A recent survey of 900 IT leaders, conducted by Vanson Bourne associates for Dell Boomi, finds of those who have integration solutions in place, 43% are iPaaS based. Another 43% intend to move to iPaaS in the near future. In addition, these IT executives see their integration strategy as having a direct effect on the business at large, potentially delivering millions of dollars in potential cost savings and revenue growth. The study found that the level of organizational connectivity is set to nearly double within a six-year period, and that organizations are adopting iPaaS technology as deployment of cloud applications continues to accelerate.

At the same time, the survey points to another shift -- a recognition that what happens in the IT department, and how successfully clouds and on-premises infrastructure can be brought together for a single view of the business, has a direct impact on the success of the business. It's no longer just an "IT thing."

Close to nine in 10 IT leaders see a direct connection between their integration efforts and the growth of their businesses, the survey finds. There's a cost-savings impact as well - to the tune of $3 million per organization, on average. Most agree that difficulties in pulling together all these disparate systems and data is costing their business. Two-thirds, 67%, feel they have missed business opportunities as a result of poor integration, and 59% even see poor integration as the an Achilles heel" for their organizations.

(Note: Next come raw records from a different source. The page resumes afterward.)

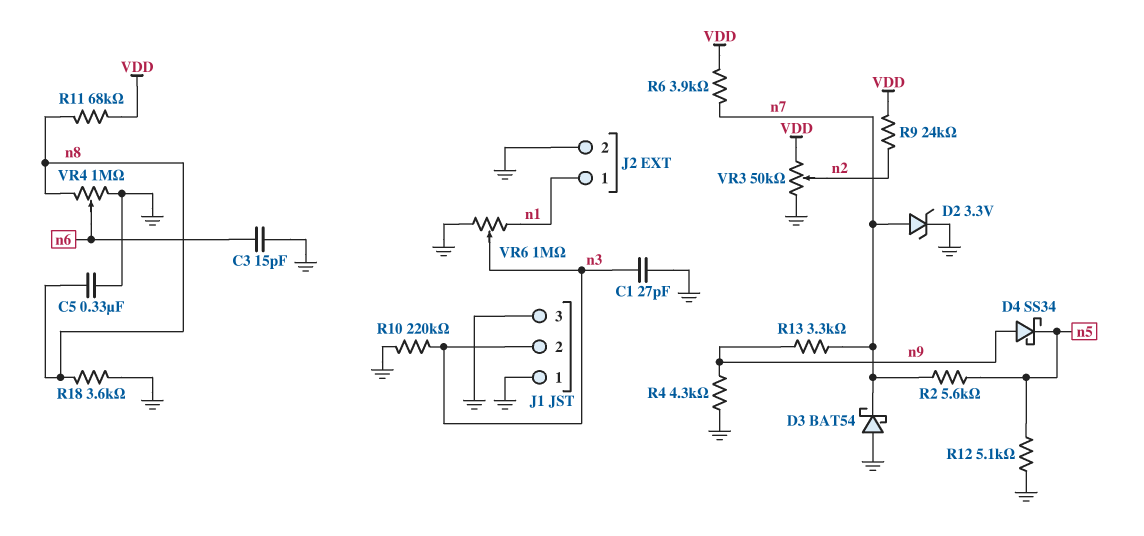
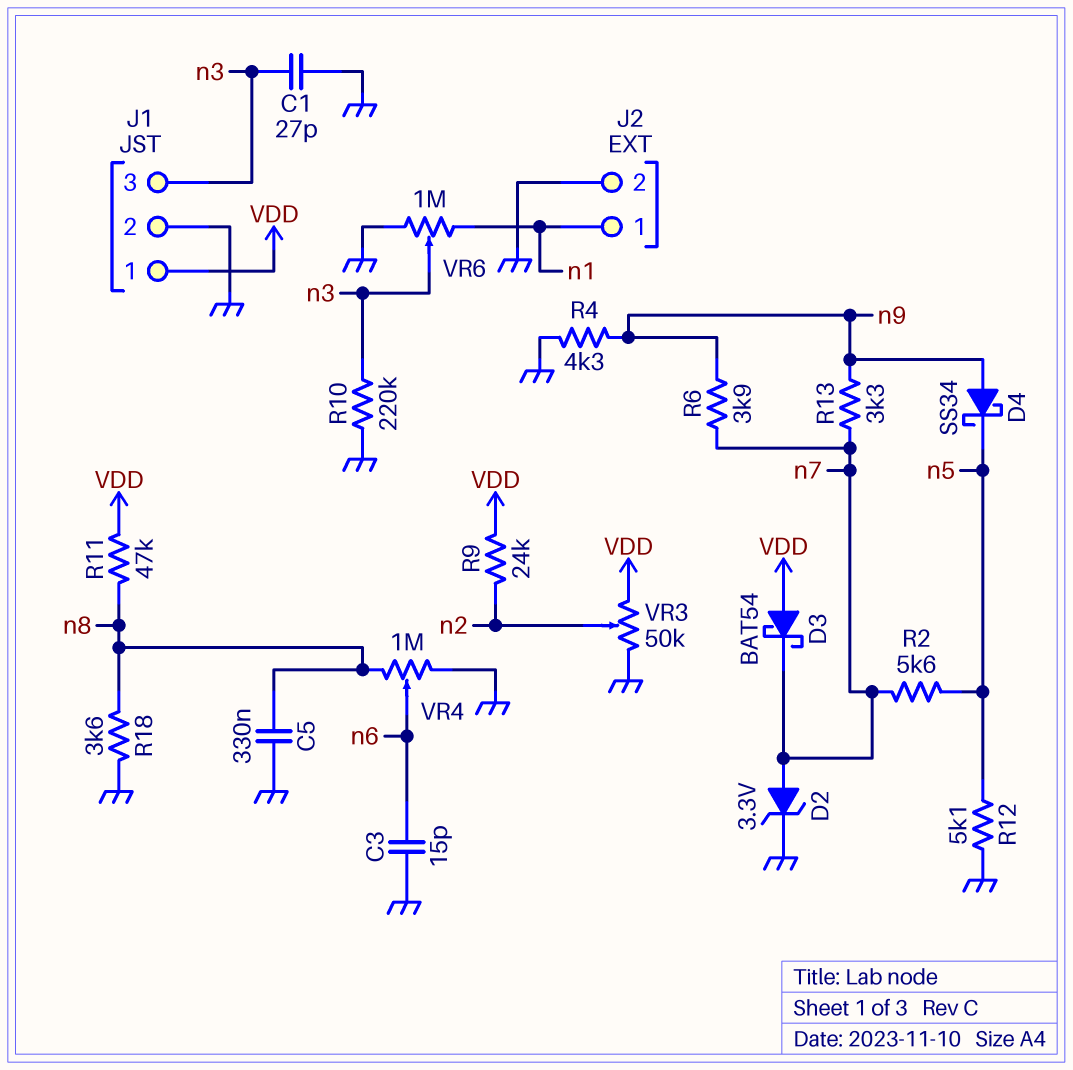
D3: schottky BAT54 (A GND, K n7) -> schottky BAT54 (A VDD, K n7)
J1 pin 1: GND -> VDD
J1 pin 2: n3 -> GND
J1 pin 3: GND -> n3
R6: 3.9k (VDD, n7) -> 3.9k (n7, n9)
R11: 68k (VDD, n8) -> 47k (VDD, n8)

"As customers consumes and acquire more SaaS applications, it distributes data to all these siloes and breaks apart these business processes," McNabb says. "It breaks governance capabilities -- how do you set up a user across a landscape with 30 different systems by 30 different vendors? How do I manage changes to my data?" To tackle today's complexities, IT leaders need to look at the bigger picture, beyond mere integration. "It's no longer an integration problems anymore. It's a data management problem," says McNabb. "How do come up with data management and governance across this landscape? How do you ensure quality data across all these vendors?"

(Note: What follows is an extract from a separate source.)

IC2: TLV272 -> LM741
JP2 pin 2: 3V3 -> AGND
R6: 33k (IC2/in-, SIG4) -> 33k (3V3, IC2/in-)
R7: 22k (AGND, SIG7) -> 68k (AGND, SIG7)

As top benefits, respondents cited improved productivity (73%), improved data accessibility (68%), more efficient workflows (57%), increased profitability (54%) and faster, more accurate decision-making (48%).

Respondents also cited other "crucial outcomes" of integration as the ability to improve operational efficiency (54%), be more responsive to customer needs (50%), enable faster innovation (48%), connect data and workflows for insights (46%) and validate and enrich data for better data quality (44%).

In addition, 89% of respondents agree that becoming a more connected business will help drive digital transformation within their organizations. Among those using iPaaS, 74% said it has made their organizations smarter, while 72% said faster.

From a technology perspective, respondents said that an integration solution should improve data integrity (61%), ensure information security (59%), offer end-to-end connectivity in a single platform (55%), accelerate workflow implementations (48%) and allow for faster innovation (46%).

(Disclosure: I was an invited guest at the Dell Boomi's user conference, which also assisted with travel expenses.)